With that as a backdrop, Langenstein, Brooks and other leaders spent most of April finding a way forward. After input from security, fulfillment and operations, among other departments, the company announced a three-phase reopening plan April 27. The plan, scheduled to begin May 4, includes:

• Phase one involves fulfillment of national orders through physical locations using store inventories;  

• Phase two features buy-online pick-up-in-store, including contactless curbside pickup; and

• Phase three launches a new shop-by-appointment service for all brands, in staying consistent with health and safety guidelines.

‘We really stepped inside the customer's shoes to see what she wants from us.’ Molly Langenstein, Chico’s FAS

The process to get to this point was a complicated maze. “We are learning it was much easier to close stores than it has been to reopen them,” Langenstein says. “There are a lot of things we have to weigh. We have to get a lot of information and a lot of data points. Will malls and shopping plazas be open? And will our customer be ready to come back inside a store?”

Brooks, in a statement announcing the reopen plan, says she thinks Chico’s will “have some significant advantages in the next several months as the majority of our stores are under 3,500 square feet and are located in easily accessible shopping plazas.”

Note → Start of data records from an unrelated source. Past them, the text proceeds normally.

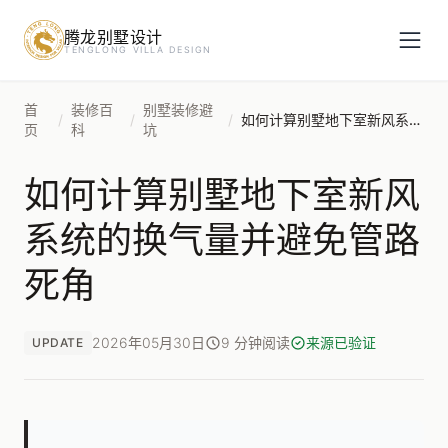
腾龙别墅设计
预约设计咨询
TENGLONG VILLA DESIGN
姓名
*
首
装修百
别墅装修避
/
/
/
如何计算别墅地下室新风系统的换气量并避免管路死角
页
科
坑
如何计算别墅地下室新风
手机号
*
系统的换气量并避免管路
死角
房屋面积（㎡）
2026年05月30日
9 分钟阅读
来源已验证
UPDATE
立即预约
提交即视为您同意我们与您联系，信息仅用于设计咨询服务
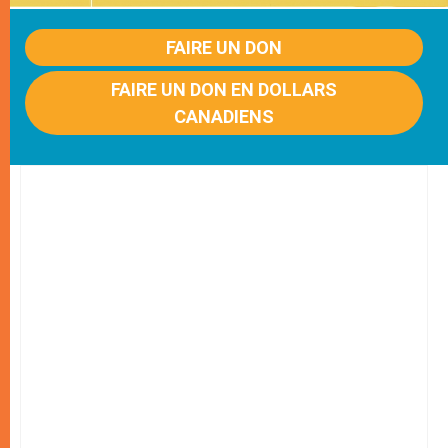
FAIRE UN DON
FAIRE UN DON EN DOLLARS
CANADIENS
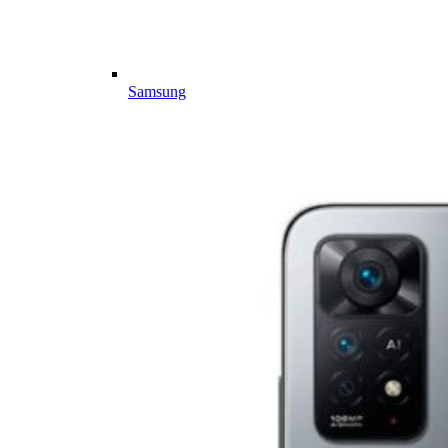
Samsung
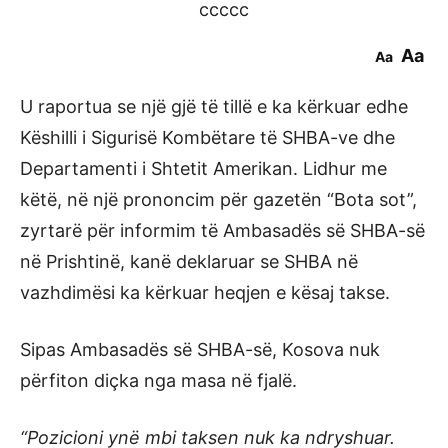
ccccc
Aa
Aa
U raportua se një gjë të tillë e ka kërkuar edhe
Këshilli i Sigurisë Kombëtare të SHBA-ve dhe
Departamenti i Shtetit Amerikan. Lidhur me
këtë, në një prononcim për gazetën “Bota sot”,
zyrtarë për informim të Ambasadës së SHBA-së
në Prishtinë, kanë deklaruar se SHBA në
vazhdimësi ka kërkuar heqjen e kësaj takse.
Sipas Ambasadës së SHBA-së, Kosova nuk
përfiton diçka nga masa në fjalë.
“Pozicioni ynë mbi taksen nuk ka ndryshuar.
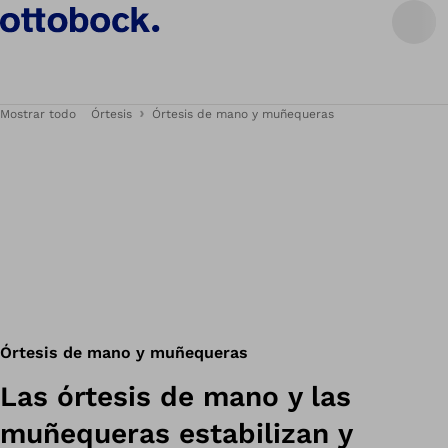
Mostrar todo
Órtesis
Órtesis de mano y muñequeras
Órtesis de mano y muñequeras
Las órtesis de mano y las
muñequeras estabilizan y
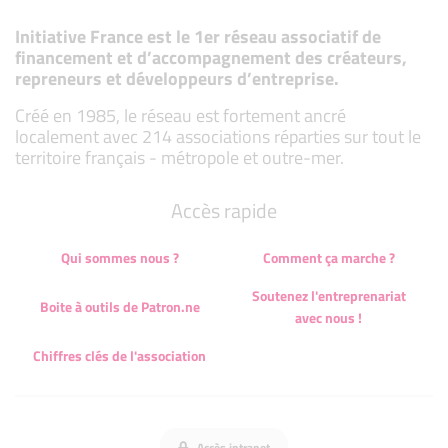
Initiative France est le 1er réseau associatif de
financement et d’accompagnement des créateurs,
repreneurs et développeurs d’entreprise.
Créé en 1985, le réseau est fortement ancré
localement avec 214 associations réparties sur tout le
territoire français - métropole et outre-mer.
Accès rapide
Qui sommes nous ?
Comment ça marche ?
Soutenez l'entreprenariat
Boite à outils de Patron.ne
avec nous !
Chiffres clés de l'association
Accès intranet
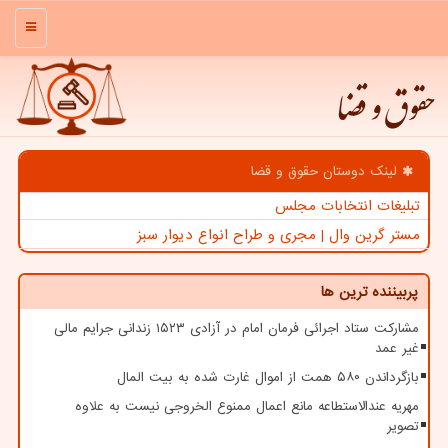
منو
حقوق و قضا
لینک دوستان حقوق و قضا
تبلیغات انتخابات مجلس
مستر گرین وال | مجری و طراح انواع دیوار سبز
پربیننده ترین ها
مشارکت ستاد اجرائی فرمان امام در آزادی ۱۵۲۳ زندانی جرایم مالی
غیر عمد
بازگرداندن ۵۸۰ همت از اموال غارت شده به بیت المال
مهریه عندالاستطاعه مانع اعمال ممنوع الخروجی نیست به علاوه
تصویر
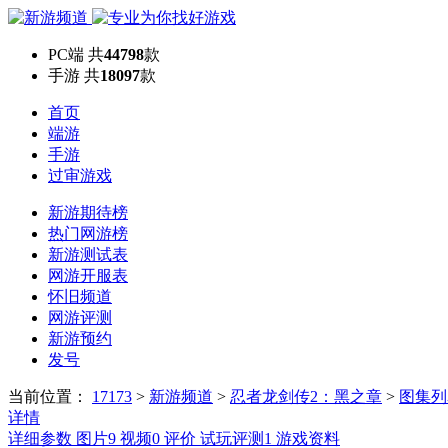
PC端
共
44798
款
手游
共
18097
款
首页
端游
手游
过审游戏
新游期待榜
热门网游榜
新游测试表
网游开服表
怀旧频道
网游评测
新游预约
发号
当前位置：
17173
>
新游频道
>
忍者龙剑传2：黑之章
>
图集列
详情
详细参数
图片
9
视频
0
评价
试玩评测
1
游戏资料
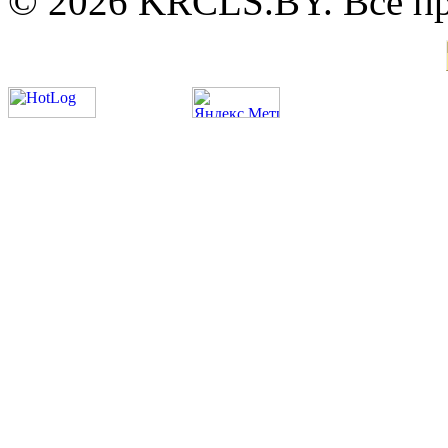
© 2026 KRCLS.BY. Все п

Langenstein, in the interview, adds managers and other in-store personnel have invested time in what the store experience will look like. Langenstein and others went in-person to a new Chico’s store on Daniels Parkway in Fort Myers to test some things out, such as moving racks to the back to create more floor space. They reconfigured dressing rooms and decided to keep plastic on inventory longer, to limit exposure. They also came up with a plan to provide hand sanitizer and masks to customers and employees. “We really stepped inside the customers shoes,” Langenstein says, “to see what she wants from us.”